Forgiveness is for YOU

27 Nov

Two years ago, I was told those very words, “forgiveness is for you.” I wasn’t ready to receive that message though.  I was also given four steps to overcoming hatred

  1. Pursue Progress
  2. Refuse Revenge
  3. Forgive Freely
  4. Part Peacefully

I wasn’t ready for that either.  As I was explaining the burden of hate to a friend of mine, I realized that somewhere in the last two years I had internalized this notion and lived those steps; I am now thinking about how.

First of all, carrying hate or ill-will, for someone is just exhausting.  It usually presents as anger, but at its core is hurt and disappointment.  They hurt you, in an unimaginable way, often repeatedly and you have just grown weary of dealing with them, so you don’t–but every time their name is mentioned or you have to see them all those feelings come swirling to surface.  When you get tired of being tired, start forgiving.

This is what it means to pursue progress.  Get out of the cycle of being hurt, and start working towards reconciliation, again this is not for the other person, this is so you do not have to feel the things that you feel that weigh you down.  The next thing that will happen shortly after you decide to heal this hurt is that you will refuse revenge.  It serves no purpose.  Wanting them to hurt the way you do, would that make you feel better, or would that just make for two hurting people?

The third step is perhaps the most difficult and simultaneously the easiest.  Forgiving freely, is merely acceptance.  They are only human, they make mistakes, they hurt you and may not even know how much, but you will be okay.  When you press play on your life and move away from that past place of hurt you will see that you have been living through it all this time.  Your life has been passing you by as you sit in that hurt waiting for someone to heal you. Heal yourself.  Get up, brush yourself off, aknowledge, “I hurt,” then tell yourself, “I know, but it’s okay,” and keep walking forward.
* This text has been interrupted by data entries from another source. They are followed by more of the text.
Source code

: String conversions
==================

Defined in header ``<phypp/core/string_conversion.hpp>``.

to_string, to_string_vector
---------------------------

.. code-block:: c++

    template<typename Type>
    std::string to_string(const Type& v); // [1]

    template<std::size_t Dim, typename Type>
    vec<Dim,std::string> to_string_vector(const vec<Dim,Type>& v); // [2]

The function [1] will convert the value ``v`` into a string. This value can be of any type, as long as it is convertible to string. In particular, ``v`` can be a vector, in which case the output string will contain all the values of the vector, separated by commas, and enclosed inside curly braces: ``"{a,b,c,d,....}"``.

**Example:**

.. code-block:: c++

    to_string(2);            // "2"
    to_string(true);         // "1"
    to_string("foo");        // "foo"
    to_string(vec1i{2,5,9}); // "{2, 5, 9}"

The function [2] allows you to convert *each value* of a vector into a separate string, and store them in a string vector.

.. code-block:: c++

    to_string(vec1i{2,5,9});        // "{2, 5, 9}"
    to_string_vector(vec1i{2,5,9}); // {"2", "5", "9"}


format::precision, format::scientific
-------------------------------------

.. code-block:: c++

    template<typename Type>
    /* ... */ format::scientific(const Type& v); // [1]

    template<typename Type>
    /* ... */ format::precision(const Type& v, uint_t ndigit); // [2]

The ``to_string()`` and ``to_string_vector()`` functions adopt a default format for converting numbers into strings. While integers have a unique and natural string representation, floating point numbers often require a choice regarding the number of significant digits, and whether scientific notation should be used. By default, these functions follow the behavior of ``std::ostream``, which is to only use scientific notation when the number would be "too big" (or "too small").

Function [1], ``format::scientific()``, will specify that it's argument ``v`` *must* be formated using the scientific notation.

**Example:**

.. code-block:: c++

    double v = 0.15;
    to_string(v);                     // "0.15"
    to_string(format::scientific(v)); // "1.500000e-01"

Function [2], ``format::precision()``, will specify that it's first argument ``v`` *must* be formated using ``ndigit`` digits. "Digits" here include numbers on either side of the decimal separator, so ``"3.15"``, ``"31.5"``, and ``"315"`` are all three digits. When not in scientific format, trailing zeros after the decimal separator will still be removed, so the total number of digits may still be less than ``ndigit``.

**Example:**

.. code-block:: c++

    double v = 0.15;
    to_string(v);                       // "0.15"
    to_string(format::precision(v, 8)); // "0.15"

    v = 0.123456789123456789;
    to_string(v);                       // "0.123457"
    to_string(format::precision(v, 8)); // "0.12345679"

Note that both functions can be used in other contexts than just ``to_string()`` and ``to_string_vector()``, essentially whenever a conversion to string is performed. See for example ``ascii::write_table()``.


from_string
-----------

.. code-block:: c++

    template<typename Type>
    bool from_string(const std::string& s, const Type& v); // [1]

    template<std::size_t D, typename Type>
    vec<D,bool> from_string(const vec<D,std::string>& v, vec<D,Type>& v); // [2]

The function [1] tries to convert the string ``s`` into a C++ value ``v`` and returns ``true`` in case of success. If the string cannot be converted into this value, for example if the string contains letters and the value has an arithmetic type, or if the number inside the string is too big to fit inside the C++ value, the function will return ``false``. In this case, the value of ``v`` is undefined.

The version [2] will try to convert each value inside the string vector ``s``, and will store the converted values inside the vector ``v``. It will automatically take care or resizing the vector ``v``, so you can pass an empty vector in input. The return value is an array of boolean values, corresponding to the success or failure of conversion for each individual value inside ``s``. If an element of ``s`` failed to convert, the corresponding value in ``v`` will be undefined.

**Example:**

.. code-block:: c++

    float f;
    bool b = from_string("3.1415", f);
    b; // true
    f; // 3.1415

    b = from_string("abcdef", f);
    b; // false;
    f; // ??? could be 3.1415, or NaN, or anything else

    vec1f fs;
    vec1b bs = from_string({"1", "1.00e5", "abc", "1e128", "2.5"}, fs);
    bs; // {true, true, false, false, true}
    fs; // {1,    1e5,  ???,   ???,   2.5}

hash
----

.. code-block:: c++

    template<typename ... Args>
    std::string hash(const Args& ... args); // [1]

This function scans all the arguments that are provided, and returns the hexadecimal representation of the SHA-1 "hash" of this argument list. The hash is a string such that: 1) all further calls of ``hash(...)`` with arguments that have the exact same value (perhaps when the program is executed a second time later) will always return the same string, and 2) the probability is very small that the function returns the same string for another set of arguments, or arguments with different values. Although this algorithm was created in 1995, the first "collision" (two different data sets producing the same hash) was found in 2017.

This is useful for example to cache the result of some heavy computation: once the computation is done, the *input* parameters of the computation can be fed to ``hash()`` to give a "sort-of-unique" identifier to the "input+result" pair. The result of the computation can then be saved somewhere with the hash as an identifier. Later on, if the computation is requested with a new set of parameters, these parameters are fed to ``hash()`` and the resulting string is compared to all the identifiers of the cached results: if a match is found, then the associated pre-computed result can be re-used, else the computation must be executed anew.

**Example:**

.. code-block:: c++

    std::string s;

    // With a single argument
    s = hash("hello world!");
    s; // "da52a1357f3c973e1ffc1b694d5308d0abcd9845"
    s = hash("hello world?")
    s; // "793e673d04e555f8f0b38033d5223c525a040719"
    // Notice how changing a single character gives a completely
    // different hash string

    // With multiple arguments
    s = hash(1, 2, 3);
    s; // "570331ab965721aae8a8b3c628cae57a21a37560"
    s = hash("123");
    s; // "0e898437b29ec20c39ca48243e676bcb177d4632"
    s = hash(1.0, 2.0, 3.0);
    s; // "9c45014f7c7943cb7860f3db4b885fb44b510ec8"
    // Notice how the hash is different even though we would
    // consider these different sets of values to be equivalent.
Lastly, part peacefully–from the situation.  Did your mom hurt you because she was never the mother you thought she should have been?  Forgive her, she is human and perhaps she is hurting too.  It is likely she will never be the mother you expected, but you’ve gotten along without her so far, accept her as she is and continue living your life.  However it is that this person hurt you, whether you want to admit it or not, you are fine despite it.  If you know this person habitually lies, then accept them as a liar.  This doesn’t mean you have to cut them out of your life, you can still speak and be cordial and wish them well, just have caution in their words.  You have to set the boundaries, when you realize that everything you need to be whole, you have and always have had, you will know you can forgive them and move on.

Do you see how its for you?  Do you see how we cannot allow one person or one situation that hurt us change the person that we are?  Wake up, and move forward, leave the past in the past.  It’s only hard until it isn’t.